In high school, I used to think that as long as I had a grade that was higher than one person, I would be okay. But surprisingly, college didn't have the same expectations.
College wasn't about who had the highest GPA, it wasn't about who was the smartest person in the room or even who could answer the most questions… it was different. For once I didn't have to be the best, but rather be happy with doing the best things for me.
College was a place where happiness actually meant more than just winning or being the best. It was a whole new ballpark for me.
"How was I even supposed to know what I wanted to do?" No one had ever asked me that before. Of course, I had heard about high-paying careers and jobs that involved more work than play, but how was I supposed to know that's what I wanted to do? I was never concerned about the money because I knew I would do what it took to provide for myself.
But, how could I measure what happiness in a career choice looked like? There was no number scale to measure the joy I would get. I had to actually figure out how to be happy with something other than an 'A' on a test.

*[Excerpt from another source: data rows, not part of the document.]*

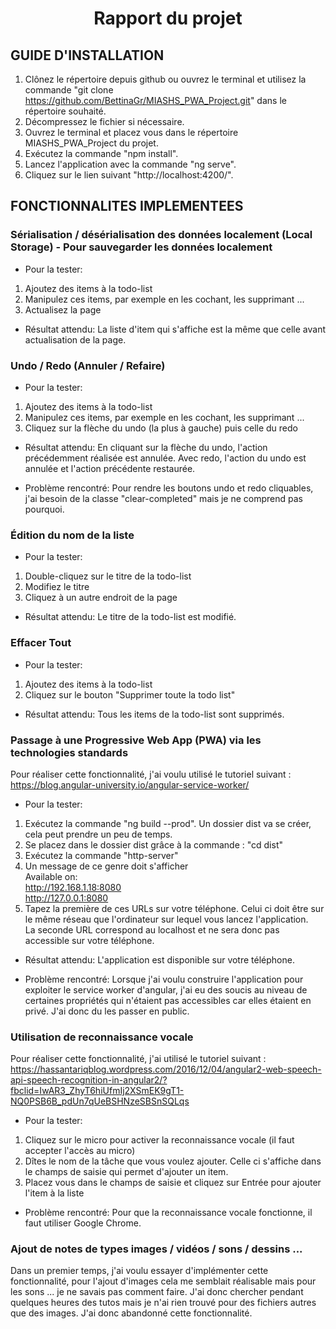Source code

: <h1 align="center">
Rapport du projet
</h1>

## GUIDE D'INSTALLATION

1. Clônez le répertoire depuis github ou ouvrez le terminal et utilisez la commande "git clone https://github.com/BettinaGr/MIASHS_PWA_Project.git" dans le répertoire souhaité.
2. Décompressez le fichier si nécessaire.
3. Ouvrez le terminal et placez vous dans le répertoire MIASHS_PWA_Project du projet.
4. Exécutez la commande "npm install".
5. Lancez l'application avec la commande "ng serve".
6. Cliquez sur le lien suivant "http://localhost:4200/".


## FONCTIONNALITES IMPLEMENTEES

 ### Sérialisation / désérialisation des données localement (Local Storage) - Pour sauvegarder les données localement

- Pour la tester:
 1. Ajoutez des items à la todo-list
 2. Manipulez ces items, par exemple en les cochant, les supprimant ...
 3. Actualisez la page 
  
- Résultat attendu:
La liste d'item qui s'affiche est la même que celle avant actualisation de la page.
  
### Undo / Redo (Annuler / Refaire)

- Pour la tester:
1. Ajoutez des items à la todo-list
2. Manipulez ces items, par exemple en les cochant, les supprimant ...
3. Cliquez sur la flèche du undo (la plus à gauche) puis celle du redo  
  
- Résultat attendu:
En cliquant sur la flèche du undo, l'action précédemment réalisée est annulée. Avec redo, l'action du undo est annulée et l'action précédente restaurée.

- Problème rencontré:
Pour rendre les boutons undo et redo cliquables, j'ai besoin de la classe "clear-completed" mais je ne comprend pas pourquoi. 
### Édition du nom de la liste

- Pour la tester:
1. Double-cliquez sur le titre de la todo-list
2. Modifiez le titre
3. Cliquez à un autre endroit de la page

- Résultat attendu:
Le titre de la todo-list est modifié.

### Effacer Tout

- Pour la tester:
1. Ajoutez des items à la todo-list
2. Cliquez sur le bouton "Supprimer toute la todo list"

- Résultat attendu: 
Tous les items de la todo-list sont supprimés.

### Passage à une Progressive Web App (PWA) via les technologies standards

Pour réaliser cette fonctionnalité, j'ai voulu utilisé le tutoriel suivant : https://blog.angular-university.io/angular-service-worker/

- Pour la tester:
1. Exécutez la commande "ng build --prod". Un dossier dist va se créer, cela peut prendre un peu de temps.
2. Se placez dans le dossier dist grâce à la commande : "cd dist"
3. Exécutez la commande "http-server"
4. Un message de ce genre doit s'afficher <br/>
Available on: <br/>
  http://192.168.1.18:8080 <br/>
  http://127.0.0.1:8080 <br/>
5. Tapez la première de ces URLs sur votre téléphone. Celui ci doit être sur le même réseau que l'ordinateur sur lequel vous lancez l'application. <br/>
La seconde URL correspond au localhost et ne sera donc pas accessible sur votre téléphone.

- Résultat attendu: 
L'application est disponible sur votre téléphone.

- Problème rencontré:
Lorsque j'ai voulu construire l'application pour exploiter le service worker d'angular, j'ai eu des soucis au niveau de certaines propriétés qui n'étaient pas accessibles car elles étaient en privé. J'ai donc du les passer en public.

### Utilisation de reconnaissance vocale

Pour réaliser cette fonctionnalité, j'ai utilisé le tutoriel suivant : https://hassantariqblog.wordpress.com/2016/12/04/angular2-web-speech-api-speech-recognition-in-angular2/?fbclid=IwAR3_ZhyT6hiUfmIj2XSmEK9gT1-NQ0PSB6B_pdUn7qUeBSHNzeSBSnSQLqs

- Pour la tester:
1. Cliquez sur le micro pour activer la reconnaissance vocale (il faut accepter l'accès au micro)
2. Dîtes le nom de la tâche que vous voulez ajouter. Celle ci s'affiche dans le champs de saisie qui permet d'ajouter un item.
3. Placez vous dans le champs de saisie et cliquez sur Entrée pour ajouter l'item à la liste

- Problème rencontré:
Pour que la reconnaissance vocale fonctionne, il faut utiliser Google Chrome.

### Ajout de notes de types images / vidéos / sons / dessins ...

Dans un premier temps, j'ai voulu essayer d'implémenter cette fonctionnalité, pour l'ajout d'images cela me semblait réalisable mais pour les sons ... je ne savais pas comment faire. J'ai donc chercher pendant quelques heures des tutos mais je n'ai rien trouvé pour des fichiers autres que des images. J'ai donc abandonné cette fonctionnalité.
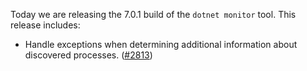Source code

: Today we are releasing the 7.0.1 build of the `dotnet monitor` tool. This release includes:

- Handle exceptions when determining additional information about discovered processes. ([#2813](https://github.com/dotnet/dotnet-monitor/pull/2813))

Granted, I still haven't navigated what career I want to spend my life in and something in me will always be indecisive on what even makes me happy. But I will say the first step of getting out of the competition mindset was the hardest. I still fight time, deadlines, and a ton of assignments, but it doesn't matter as much that I gave a better PowerPoint than someone else or even if I got one more answer correct on my test than them because I am my own competition.
I conquered high school with a diploma, but what really is the prize of life and how do you even know if you've won?
Sometimes I hope to know what the winner's circle of life looks like. But for now, I think I like the view better from the stands as I just figure out what my "now what" moment is in life.